__What is being asked__
Can you change "Общество" to "Культура" in the data from its first line through the line containing "builds sont loin", leaving everything else as it is?

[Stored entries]
********
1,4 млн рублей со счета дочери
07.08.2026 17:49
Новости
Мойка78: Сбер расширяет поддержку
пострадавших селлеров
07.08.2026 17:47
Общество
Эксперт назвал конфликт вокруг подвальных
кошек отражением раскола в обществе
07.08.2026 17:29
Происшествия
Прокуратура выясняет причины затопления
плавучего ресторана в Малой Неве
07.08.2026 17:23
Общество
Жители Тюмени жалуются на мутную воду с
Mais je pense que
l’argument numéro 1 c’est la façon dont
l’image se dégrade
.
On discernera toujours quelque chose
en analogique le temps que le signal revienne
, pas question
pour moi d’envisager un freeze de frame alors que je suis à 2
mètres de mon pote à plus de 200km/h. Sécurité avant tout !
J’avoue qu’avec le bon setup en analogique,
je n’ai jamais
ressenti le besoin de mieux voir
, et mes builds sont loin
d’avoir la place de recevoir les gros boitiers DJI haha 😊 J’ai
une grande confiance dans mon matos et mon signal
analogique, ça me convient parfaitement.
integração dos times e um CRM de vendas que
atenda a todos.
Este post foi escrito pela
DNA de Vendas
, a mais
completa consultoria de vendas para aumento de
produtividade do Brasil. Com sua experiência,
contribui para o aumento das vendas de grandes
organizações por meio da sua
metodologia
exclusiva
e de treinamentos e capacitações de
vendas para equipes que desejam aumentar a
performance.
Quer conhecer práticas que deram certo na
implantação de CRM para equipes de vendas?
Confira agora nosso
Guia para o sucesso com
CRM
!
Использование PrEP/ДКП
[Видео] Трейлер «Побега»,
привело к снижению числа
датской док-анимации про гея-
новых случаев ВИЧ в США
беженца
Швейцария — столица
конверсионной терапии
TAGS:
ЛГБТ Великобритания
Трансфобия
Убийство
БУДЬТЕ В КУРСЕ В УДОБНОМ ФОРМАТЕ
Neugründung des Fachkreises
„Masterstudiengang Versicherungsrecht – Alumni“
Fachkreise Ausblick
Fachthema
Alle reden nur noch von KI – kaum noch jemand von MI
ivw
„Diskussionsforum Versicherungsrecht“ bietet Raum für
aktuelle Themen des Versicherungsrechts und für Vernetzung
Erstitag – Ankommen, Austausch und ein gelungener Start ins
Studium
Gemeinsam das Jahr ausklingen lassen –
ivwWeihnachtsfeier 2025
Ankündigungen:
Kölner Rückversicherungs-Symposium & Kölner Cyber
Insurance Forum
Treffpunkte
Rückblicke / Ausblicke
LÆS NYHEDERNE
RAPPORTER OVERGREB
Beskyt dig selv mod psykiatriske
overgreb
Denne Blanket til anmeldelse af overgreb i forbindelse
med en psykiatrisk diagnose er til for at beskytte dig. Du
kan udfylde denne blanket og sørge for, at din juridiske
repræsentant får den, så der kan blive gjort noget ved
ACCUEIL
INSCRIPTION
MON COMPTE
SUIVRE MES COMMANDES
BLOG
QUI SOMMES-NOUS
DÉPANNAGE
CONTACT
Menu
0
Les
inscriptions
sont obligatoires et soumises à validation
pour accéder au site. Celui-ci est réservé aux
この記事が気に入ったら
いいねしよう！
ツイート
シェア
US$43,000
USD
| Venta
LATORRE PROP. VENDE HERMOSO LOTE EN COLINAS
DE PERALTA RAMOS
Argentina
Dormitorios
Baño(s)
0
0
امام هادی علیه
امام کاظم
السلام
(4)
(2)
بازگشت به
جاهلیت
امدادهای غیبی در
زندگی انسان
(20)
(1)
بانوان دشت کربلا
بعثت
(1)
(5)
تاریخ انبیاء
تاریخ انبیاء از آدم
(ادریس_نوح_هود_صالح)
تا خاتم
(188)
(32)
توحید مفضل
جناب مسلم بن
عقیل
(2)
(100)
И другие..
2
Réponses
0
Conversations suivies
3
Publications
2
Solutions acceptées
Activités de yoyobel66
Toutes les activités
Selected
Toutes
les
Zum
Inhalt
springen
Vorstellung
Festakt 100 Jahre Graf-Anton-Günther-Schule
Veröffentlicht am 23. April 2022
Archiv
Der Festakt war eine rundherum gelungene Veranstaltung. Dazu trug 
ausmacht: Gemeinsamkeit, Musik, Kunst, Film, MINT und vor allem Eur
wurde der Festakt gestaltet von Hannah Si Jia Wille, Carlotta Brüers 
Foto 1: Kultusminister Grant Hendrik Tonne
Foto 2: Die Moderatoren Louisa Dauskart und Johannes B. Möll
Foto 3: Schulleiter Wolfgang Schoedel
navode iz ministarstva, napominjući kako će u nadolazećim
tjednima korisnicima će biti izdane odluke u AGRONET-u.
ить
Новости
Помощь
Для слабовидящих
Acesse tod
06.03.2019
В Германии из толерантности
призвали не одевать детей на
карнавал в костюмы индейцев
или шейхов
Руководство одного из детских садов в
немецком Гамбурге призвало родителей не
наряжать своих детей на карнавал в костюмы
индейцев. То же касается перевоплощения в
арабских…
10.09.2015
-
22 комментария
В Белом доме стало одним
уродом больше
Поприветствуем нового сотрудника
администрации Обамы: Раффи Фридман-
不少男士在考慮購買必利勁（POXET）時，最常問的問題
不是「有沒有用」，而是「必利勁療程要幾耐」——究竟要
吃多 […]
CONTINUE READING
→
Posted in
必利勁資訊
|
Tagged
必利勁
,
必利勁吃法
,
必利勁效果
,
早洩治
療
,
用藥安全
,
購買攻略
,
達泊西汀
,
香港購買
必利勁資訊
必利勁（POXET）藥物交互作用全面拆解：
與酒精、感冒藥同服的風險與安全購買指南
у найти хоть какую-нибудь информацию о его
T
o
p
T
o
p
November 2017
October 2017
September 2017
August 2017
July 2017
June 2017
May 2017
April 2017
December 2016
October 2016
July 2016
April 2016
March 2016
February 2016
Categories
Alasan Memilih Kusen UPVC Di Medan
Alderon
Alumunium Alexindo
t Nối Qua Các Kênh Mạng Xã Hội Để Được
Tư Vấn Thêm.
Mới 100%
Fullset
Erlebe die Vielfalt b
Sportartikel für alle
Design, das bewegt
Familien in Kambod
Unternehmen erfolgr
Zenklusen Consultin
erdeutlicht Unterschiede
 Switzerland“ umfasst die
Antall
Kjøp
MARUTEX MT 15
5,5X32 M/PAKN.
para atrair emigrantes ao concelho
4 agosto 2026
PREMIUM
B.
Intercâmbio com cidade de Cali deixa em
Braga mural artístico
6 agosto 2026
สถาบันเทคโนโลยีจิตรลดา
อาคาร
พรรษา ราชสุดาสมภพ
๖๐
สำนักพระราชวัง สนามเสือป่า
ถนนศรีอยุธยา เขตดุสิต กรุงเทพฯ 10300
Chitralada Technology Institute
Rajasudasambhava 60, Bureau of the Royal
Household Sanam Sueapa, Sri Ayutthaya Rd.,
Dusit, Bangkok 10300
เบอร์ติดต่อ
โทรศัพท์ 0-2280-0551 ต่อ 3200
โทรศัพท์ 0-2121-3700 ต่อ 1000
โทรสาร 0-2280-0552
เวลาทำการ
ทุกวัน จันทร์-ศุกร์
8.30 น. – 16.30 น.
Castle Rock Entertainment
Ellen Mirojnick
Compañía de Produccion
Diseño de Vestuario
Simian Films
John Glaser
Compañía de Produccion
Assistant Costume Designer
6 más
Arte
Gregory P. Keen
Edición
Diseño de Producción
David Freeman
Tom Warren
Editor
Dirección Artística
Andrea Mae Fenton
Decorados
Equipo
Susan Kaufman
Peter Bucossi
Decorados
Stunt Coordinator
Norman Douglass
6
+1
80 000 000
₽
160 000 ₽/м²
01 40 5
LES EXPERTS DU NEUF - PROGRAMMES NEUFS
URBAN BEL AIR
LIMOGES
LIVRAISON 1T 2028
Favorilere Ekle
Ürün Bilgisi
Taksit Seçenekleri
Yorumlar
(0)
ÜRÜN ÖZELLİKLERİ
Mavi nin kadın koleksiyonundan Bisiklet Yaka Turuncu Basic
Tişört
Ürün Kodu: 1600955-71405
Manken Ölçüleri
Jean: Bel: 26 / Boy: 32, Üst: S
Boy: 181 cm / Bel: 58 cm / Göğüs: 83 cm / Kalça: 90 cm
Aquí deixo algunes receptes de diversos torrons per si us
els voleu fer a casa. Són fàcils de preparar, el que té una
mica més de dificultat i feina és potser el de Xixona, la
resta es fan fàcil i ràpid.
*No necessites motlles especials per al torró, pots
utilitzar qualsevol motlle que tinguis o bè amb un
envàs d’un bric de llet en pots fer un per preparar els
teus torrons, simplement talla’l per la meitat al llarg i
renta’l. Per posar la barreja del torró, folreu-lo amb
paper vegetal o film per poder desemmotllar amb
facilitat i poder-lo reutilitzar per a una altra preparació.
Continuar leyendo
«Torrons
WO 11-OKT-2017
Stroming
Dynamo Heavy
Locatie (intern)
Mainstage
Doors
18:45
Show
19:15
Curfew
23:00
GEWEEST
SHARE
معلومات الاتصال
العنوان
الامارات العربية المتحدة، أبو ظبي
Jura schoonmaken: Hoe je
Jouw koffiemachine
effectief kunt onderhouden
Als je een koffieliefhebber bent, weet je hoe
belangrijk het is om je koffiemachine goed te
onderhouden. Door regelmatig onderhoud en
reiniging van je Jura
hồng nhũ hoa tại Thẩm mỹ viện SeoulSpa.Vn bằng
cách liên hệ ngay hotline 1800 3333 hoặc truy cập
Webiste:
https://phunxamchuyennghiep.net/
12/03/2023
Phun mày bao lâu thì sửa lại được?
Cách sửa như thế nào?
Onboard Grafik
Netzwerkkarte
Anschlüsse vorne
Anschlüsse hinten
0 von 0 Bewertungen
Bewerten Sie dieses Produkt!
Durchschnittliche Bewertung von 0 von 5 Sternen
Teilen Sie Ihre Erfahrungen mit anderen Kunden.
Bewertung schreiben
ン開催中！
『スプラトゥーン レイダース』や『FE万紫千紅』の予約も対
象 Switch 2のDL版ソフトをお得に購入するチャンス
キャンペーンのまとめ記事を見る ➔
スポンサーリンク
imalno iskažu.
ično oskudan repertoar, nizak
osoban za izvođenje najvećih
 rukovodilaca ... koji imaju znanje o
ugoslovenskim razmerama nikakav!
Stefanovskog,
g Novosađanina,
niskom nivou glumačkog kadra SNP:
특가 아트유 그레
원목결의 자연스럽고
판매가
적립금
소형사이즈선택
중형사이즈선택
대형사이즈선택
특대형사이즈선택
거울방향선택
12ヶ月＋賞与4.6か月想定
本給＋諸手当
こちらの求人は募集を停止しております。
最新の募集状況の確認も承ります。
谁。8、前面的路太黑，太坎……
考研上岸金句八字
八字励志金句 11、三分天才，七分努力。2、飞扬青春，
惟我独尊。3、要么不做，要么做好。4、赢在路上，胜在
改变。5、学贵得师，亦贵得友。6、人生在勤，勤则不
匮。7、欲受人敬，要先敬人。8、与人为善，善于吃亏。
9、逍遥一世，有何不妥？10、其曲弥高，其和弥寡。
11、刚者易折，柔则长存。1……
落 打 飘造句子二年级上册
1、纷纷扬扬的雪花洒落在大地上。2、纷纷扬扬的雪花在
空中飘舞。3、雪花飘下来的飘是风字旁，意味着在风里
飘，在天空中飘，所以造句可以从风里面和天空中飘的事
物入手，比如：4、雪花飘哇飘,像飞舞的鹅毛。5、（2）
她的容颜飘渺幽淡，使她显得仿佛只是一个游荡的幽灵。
********
__Your solution__
1,4 млн рублей со счета дочери
07.08.2026 17:49
Новости
Мойка78: Сбер расширяет поддержку
пострадавших селлеров
07.08.2026 17:47
Культура
Эксперт назвал конфликт вокруг подвальных
кошек отражением раскола в обществе
07.08.2026 17:29
Происшествия
Прокуратура выясняет причины затопления
плавучего ресторана в Малой Неве
07.08.2026 17:23
Культура
Жители Тюмени жалуются на мутную воду с
Mais je pense que
l’argument numéro 1 c’est la façon dont
l’image se dégrade
.
On discernera toujours quelque chose
en analogique le temps que le signal revienne
, pas question
pour moi d’envisager un freeze de frame alors que je suis à 2
mètres de mon pote à plus de 200km/h. Sécurité avant tout !
J’avoue qu’avec le bon setup en analogique,
je n’ai jamais
ressenti le besoin de mieux voir
, et mes builds sont loin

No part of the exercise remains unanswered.